If you are the type that wants to be on the forefront of technology standards and does not worry about affecting a handful of users, HTTP Strict Transport Security (HSTS) is for you. A guide can be found here with steps for setup. HSTS is a way to force all connections to be HTTPS—it essentially acts in the same way as the redirect mentioned above, but in a standardized way. Unfortunately, Internet Explorer has yet to implement a solution, but most other browsers are already up to speed. In the future, HSTS will probably be standard for reputable websites.

Step 6. Conclusion

Migrating your site to HTTPS is a bit of a task, but luckily there are a lot of resources out there to help. Google has even put together a guide on their recommended process.
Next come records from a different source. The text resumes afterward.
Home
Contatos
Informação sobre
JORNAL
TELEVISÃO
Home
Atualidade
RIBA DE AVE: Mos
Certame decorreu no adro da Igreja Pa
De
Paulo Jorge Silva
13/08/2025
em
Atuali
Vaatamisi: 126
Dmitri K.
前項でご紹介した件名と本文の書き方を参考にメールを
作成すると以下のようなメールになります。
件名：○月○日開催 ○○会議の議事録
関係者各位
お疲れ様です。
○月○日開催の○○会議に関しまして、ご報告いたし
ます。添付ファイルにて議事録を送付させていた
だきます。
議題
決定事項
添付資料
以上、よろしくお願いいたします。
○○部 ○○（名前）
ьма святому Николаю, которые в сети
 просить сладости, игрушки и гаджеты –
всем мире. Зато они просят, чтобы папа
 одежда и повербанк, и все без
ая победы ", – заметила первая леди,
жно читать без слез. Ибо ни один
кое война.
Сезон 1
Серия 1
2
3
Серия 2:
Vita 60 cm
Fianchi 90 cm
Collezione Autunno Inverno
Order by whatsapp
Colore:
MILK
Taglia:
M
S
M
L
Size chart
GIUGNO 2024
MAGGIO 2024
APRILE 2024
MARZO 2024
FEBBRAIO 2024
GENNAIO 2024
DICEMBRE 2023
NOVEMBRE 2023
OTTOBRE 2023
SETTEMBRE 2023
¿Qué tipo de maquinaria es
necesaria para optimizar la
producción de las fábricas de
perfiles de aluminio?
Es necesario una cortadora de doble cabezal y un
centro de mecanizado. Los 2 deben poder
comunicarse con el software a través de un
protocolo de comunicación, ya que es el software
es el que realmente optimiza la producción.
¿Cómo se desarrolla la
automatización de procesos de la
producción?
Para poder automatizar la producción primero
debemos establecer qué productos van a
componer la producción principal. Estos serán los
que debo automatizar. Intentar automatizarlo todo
With all the online help, there really is not a good excuse for lacking HTTPS. With a bit of time and $10 a year, any site can be converted.

Here at Elevated we work with clients to convert their websites, both old and new, into HTTPS versions. It’s a process that we enjoy, because it gives lasting value to any company’s online presence. One of our more recent converts is Earthlite Massage Tables, which has continued to see success with their recent switch, this year, to full HTTPS (they are running Magento).